Wickham Fair is held on May 20th (unless it falls on a Sunday) and has taken place every year since 1269. The “King’s Head” is named after Henry III who granted the original charter for the Fair. It used to be opened by a horse having the first drink at “Greens” (then the Star Inn) – “Star Corner” is still the name of that end of the Square.
The Star was originally a coaching inn whose earliest traced landlord was John MERSH. For many years, it was used as the headquarters of the ‘William of Wykeham’ Lodge of the Independent Order of Odd fellows. In the early 18th century, with the decline of the trade guilds, fraternal societies were esstablised to provide support for members during hard times. The ‘Odd Fellows’ was formed by craftsman from an assortment of trades – the ‘odd fellows’.The emblem of the society, I.O.O.F. M.U.’ can be seen high on the wall of the Star in this early 20th century photograph.
Around the 1900s, pub was used by trainer Professor Bill Natty to prepare Pompey boxing champion Fred Goldring for his principal fights. Fred is recorded as winning his first fight in 1897 by a knockout after 12 rounds. It was reported that he although only 10 stone (63.5 kg.), he won over 100 matches at all weights.
It was the tradition for a horse to be bought into the Star for a drink of beer to mark the opening of the Wickham Annual Fair, held on 20th May. A tradition which, sadly, has ceased.
The Square Cow
This building has accommodated many businesses including a butchers shop, an antiques shop and, more recently, the Wickham Bar & Bistro and Studio 6. It is an open half-timber framed structure with … more to be added
During renovations to the ground floor of the right hand side of the building in 1978, a wonderful … more to be added
The temperance movement began in the early 19th century as a social movement against the consumption of alcohol. By the mid-1800s, there was a general campaign to introduce a temperance halls and coffee taverns as replacements for public bars.
In response to this movement, Wickham villagers petitioned for a place where they could meet and socialise free from the presence of alcohol. The then squire, John Carpenter-Garnier, procured the land and commissioned this Victorian building. Opening in 1882 as ‘The Wickham Coffee House and Reading Room’, the establishment was managed by Francis BURDEN, a retired Royal Marine Colour Sergeant, where he remained for about thirteen years.

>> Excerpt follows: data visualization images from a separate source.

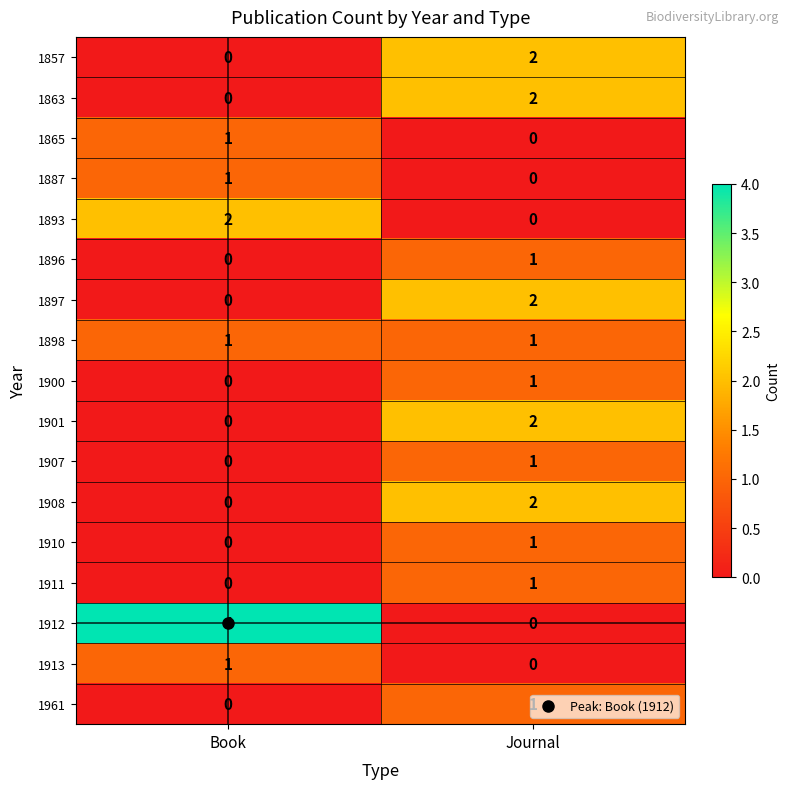

At how many categories does at least one series exceed 0?

2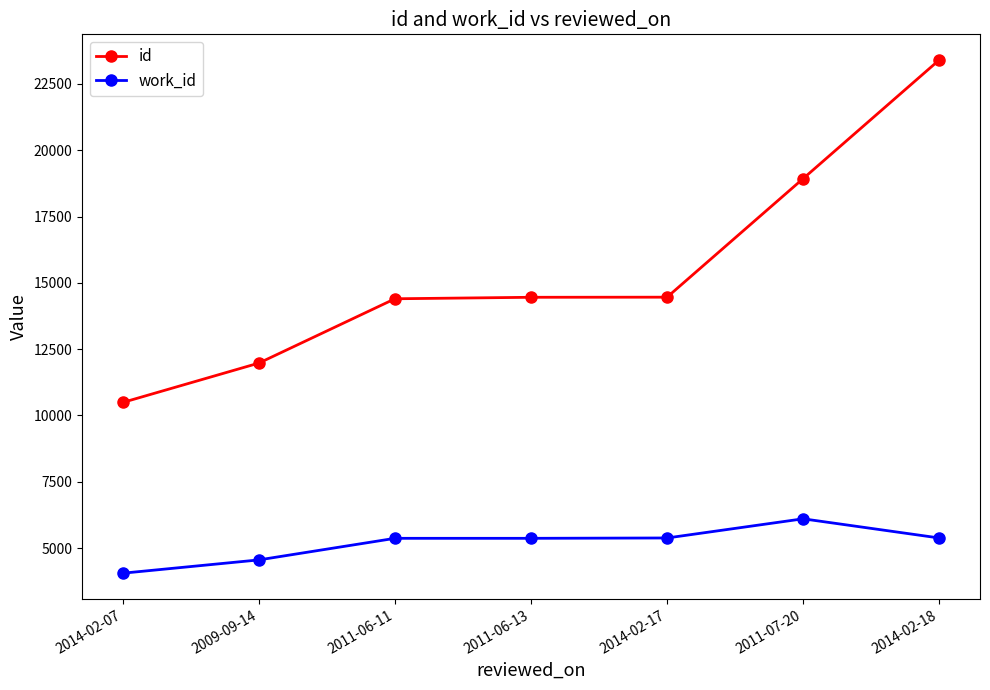

Which series has the widest spread of values?

id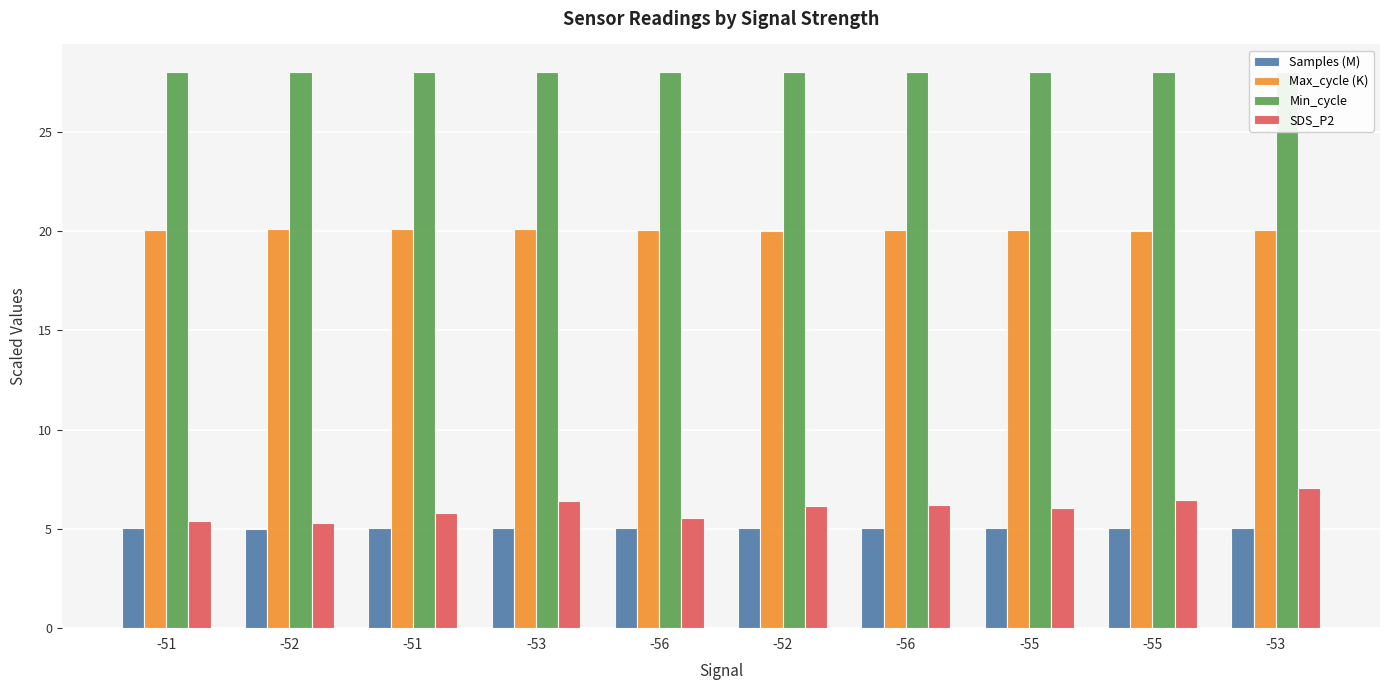

Reading right to left, extract all data points from this chart.

Samples (M): 5.0	5.0	5.0	5.0	5.0	5.0	5.0	5.0	5.0	5.0
Max_cycle (K): 20.0	20.0	20.1	20.0	20.0	20.1	20.1	20.1	20.1	20.0
Min_cycle: 28.0	28.0	28.0	28.0	28.0	28.0	28.0	28.0	28.0	28.0
SDS_P2: 7.1	6.5	6.0	6.2	6.1	5.5	6.4	5.8	5.3	5.4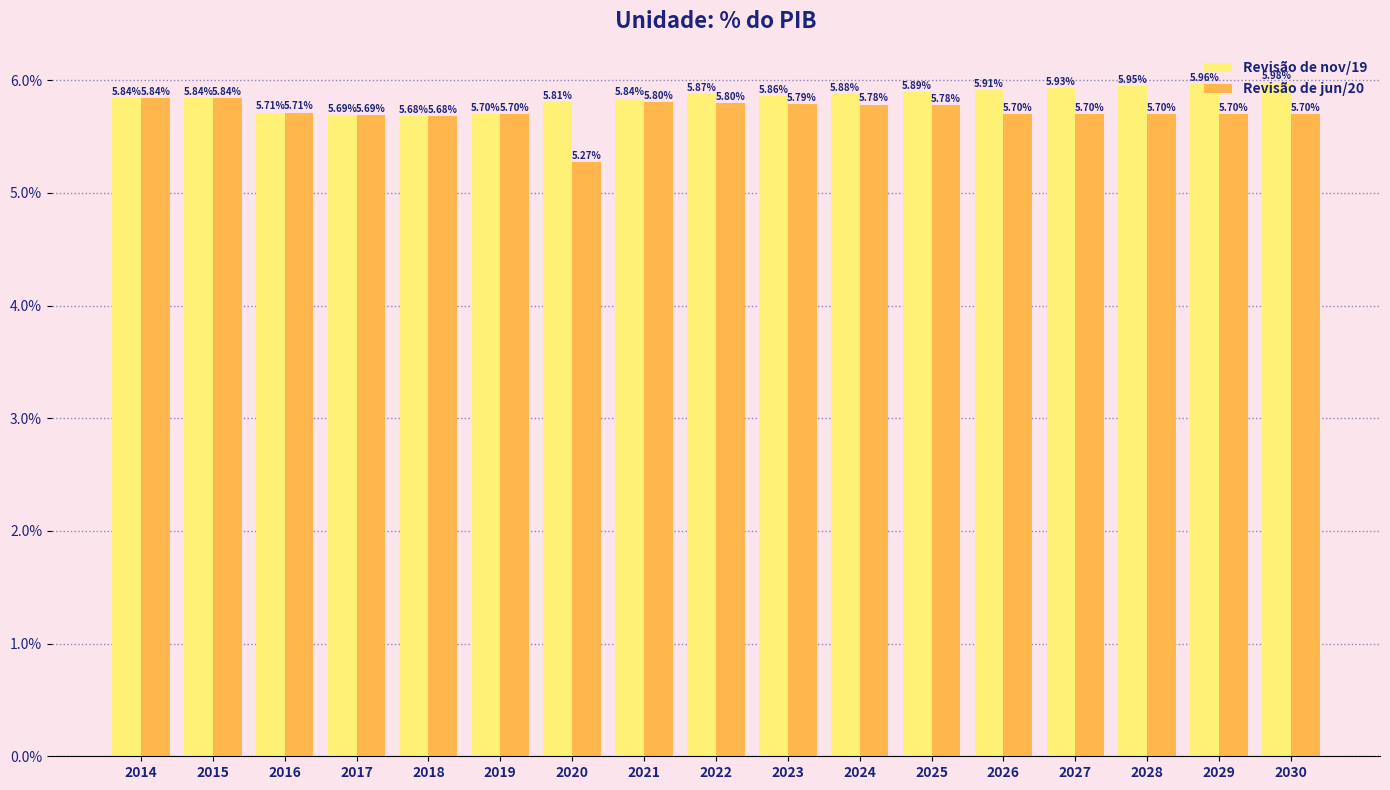

List the labels in order of Revisão de nov/19 value, smallest first.

2018, 2017, 2019, 2016, 2020, 2021, 2014, 2015, 2023, 2022, 2024, 2025, 2026, 2027, 2028, 2029, 2030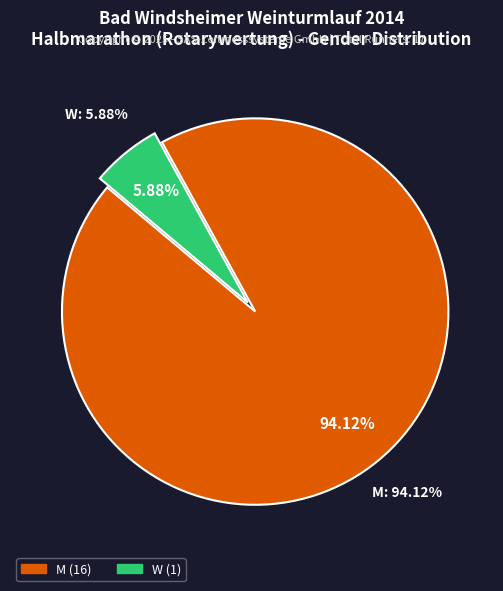

What portion of the pie excludes W?

94.1%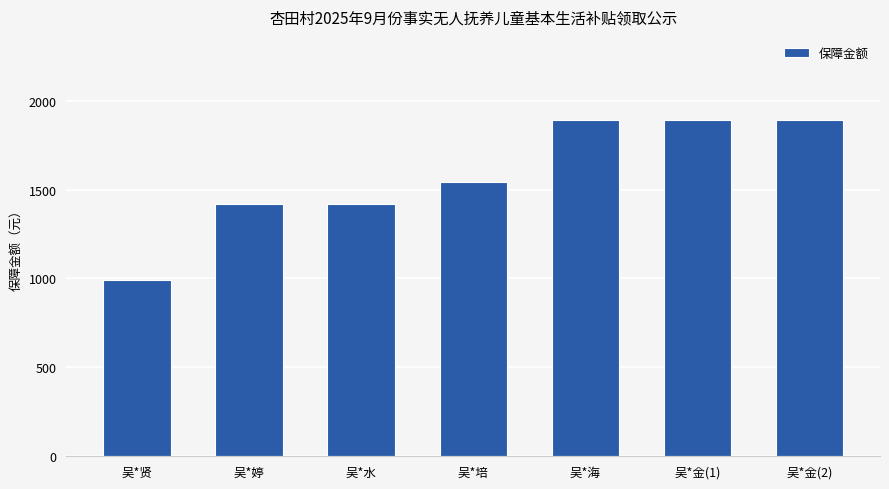

What is the difference between the second highest and minimum values?

900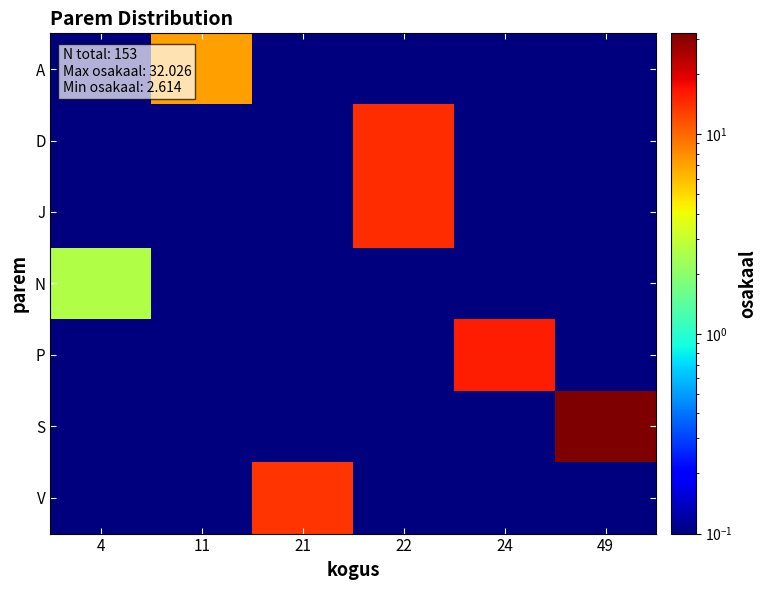

At how many categories does at least one series exceed 21?

1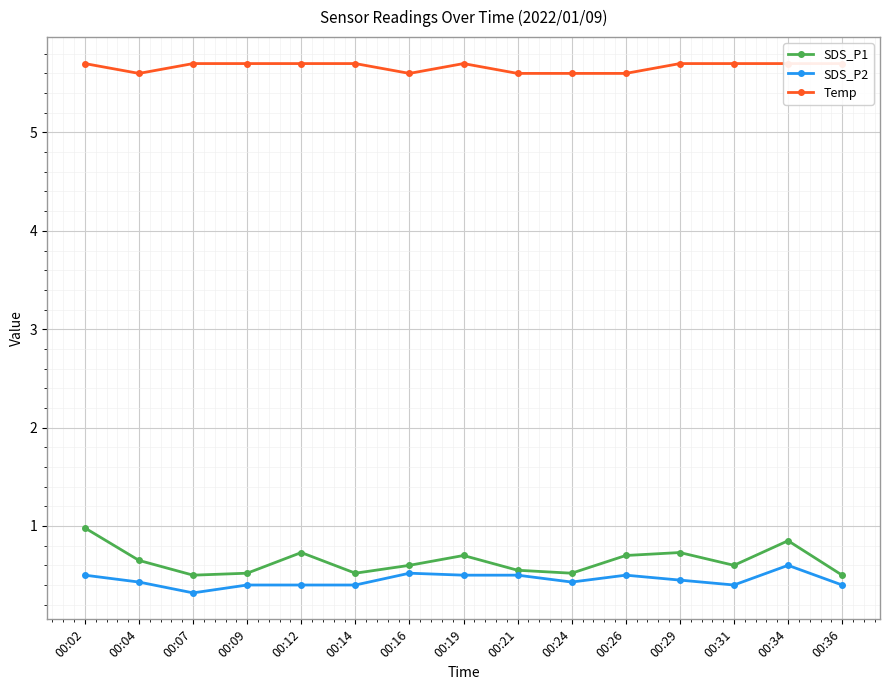

Which series has the widest spread of values?

SDS_P1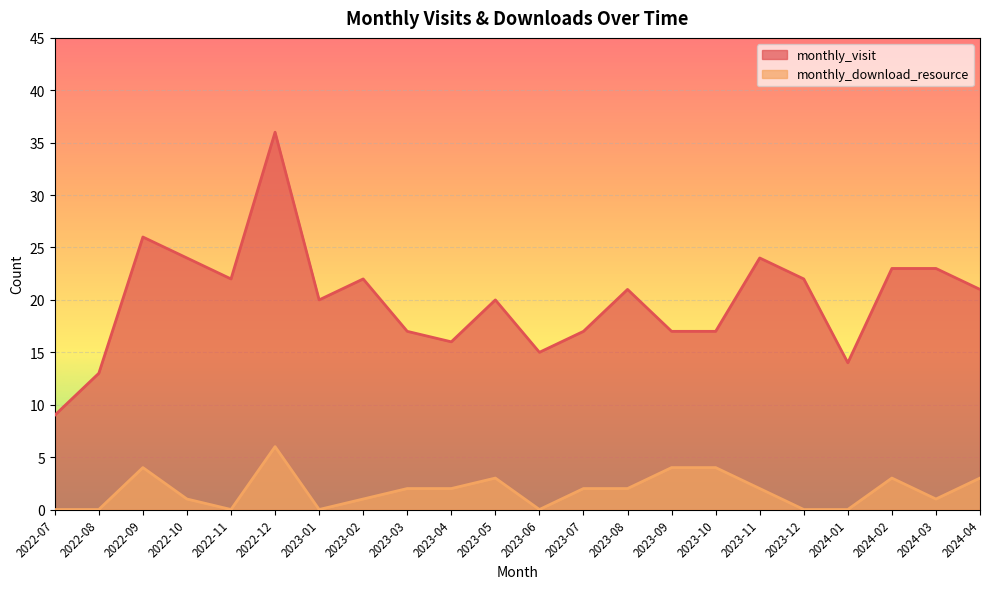

Which category has the highest value across all series?

2022-12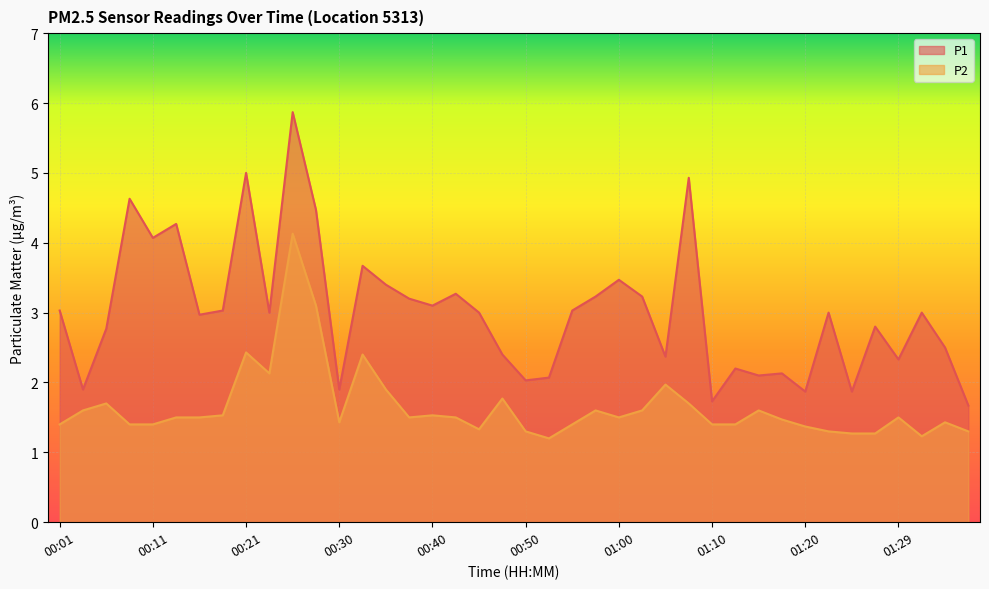

True or false: P1 and P2 cross at least once.

False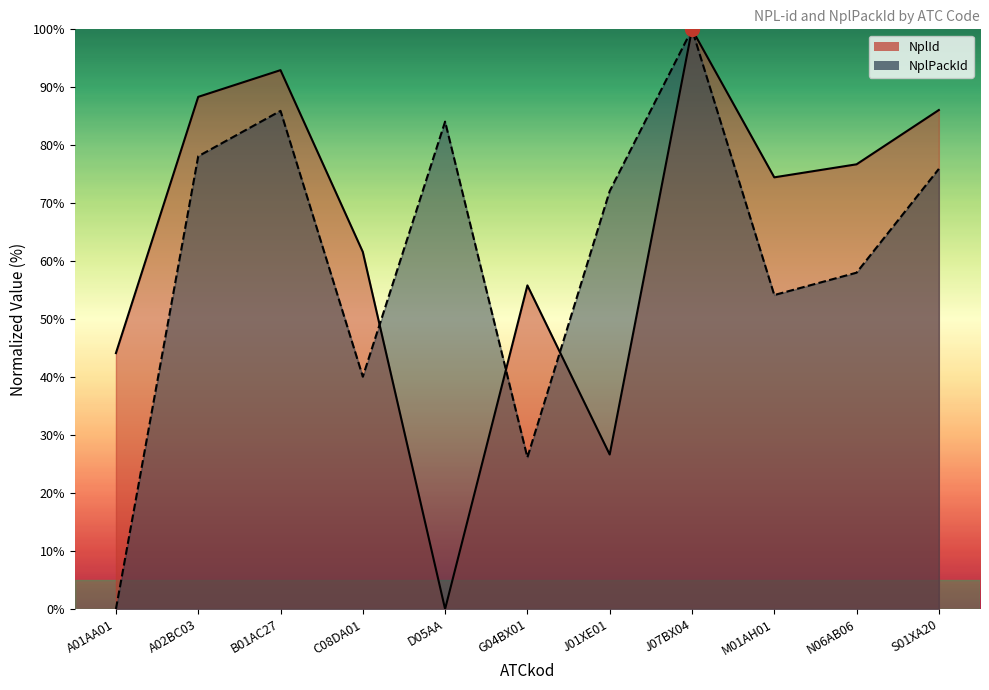

What are all the series names shown in the legend?

NplId, NplPackId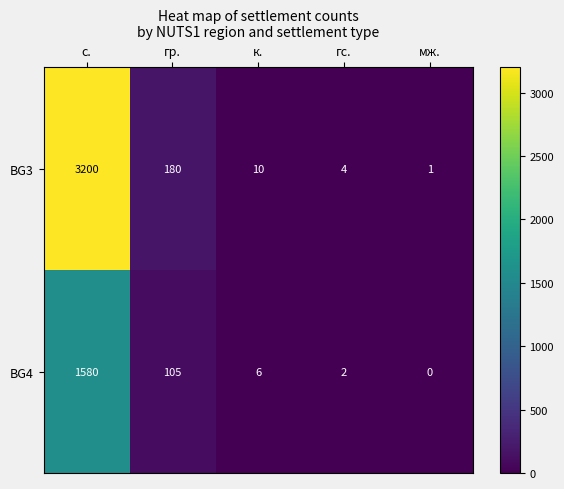

At which category does the chart reach its minimum across all series?

мж.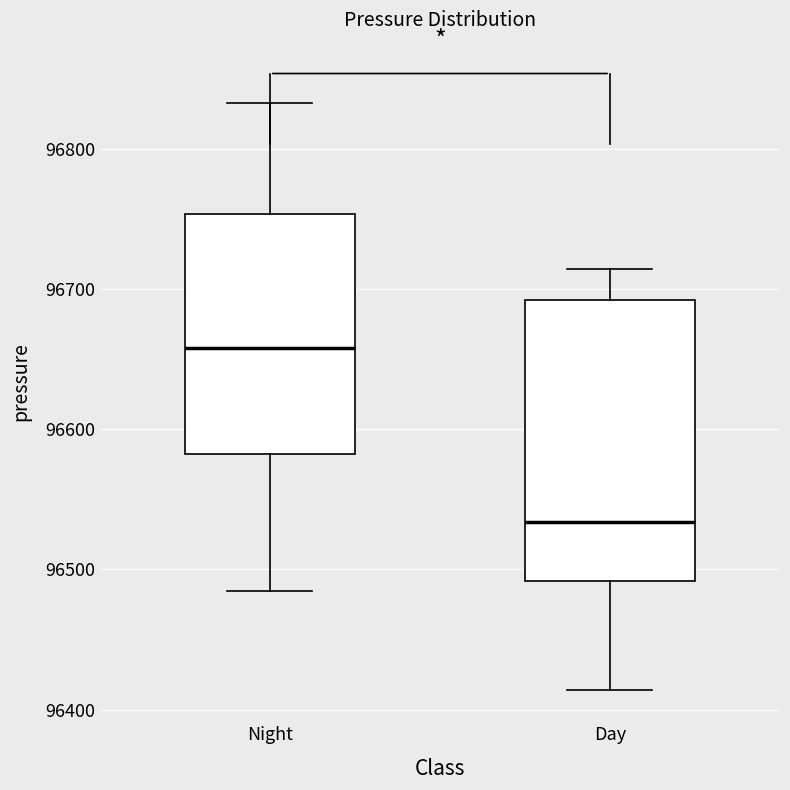

Where is the lower edge of the box for Day on the y-axis? The values are not printed on the chart, so give them approximately, as read against the axis.

96490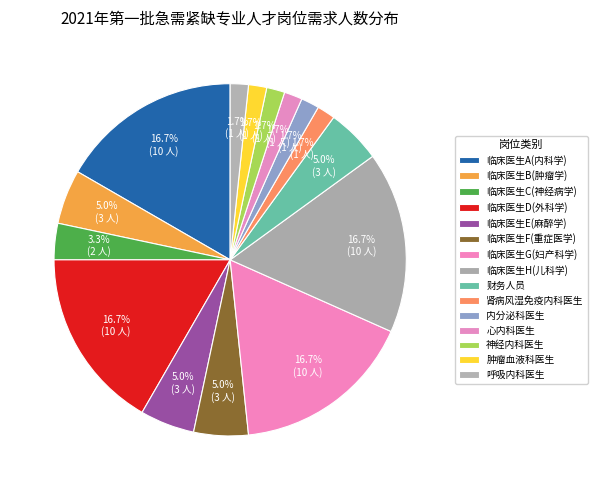

Is it true that 临床医生G(妇产科学) is 17% of the pie?

True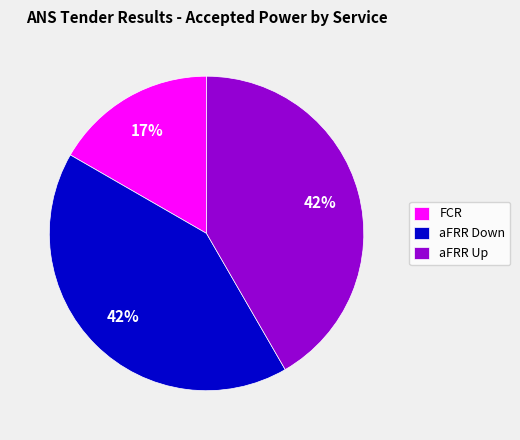

Is FCR the majority of the pie?

No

Before the opening, Mr. Carpenter Garnier entertained 22 of the workman who had been engaged in building the establishment, to tea at the Kings Head.
In the early 1900s,the ‘Refreshment Rooms’ were run by another ex-Royal Marine, Ernest SEIDENSTUCKER. The Reading Room was run by the Reverend E. Hungerford DUKE.
The Victorian building was constructed by Messrs. Knight & Son (see Knights Chambers). Note the elaborate late Victorian wall tiles and cast iron downpipes.
In the 1930s, Pages cycle shop and newsagents moved to these premises.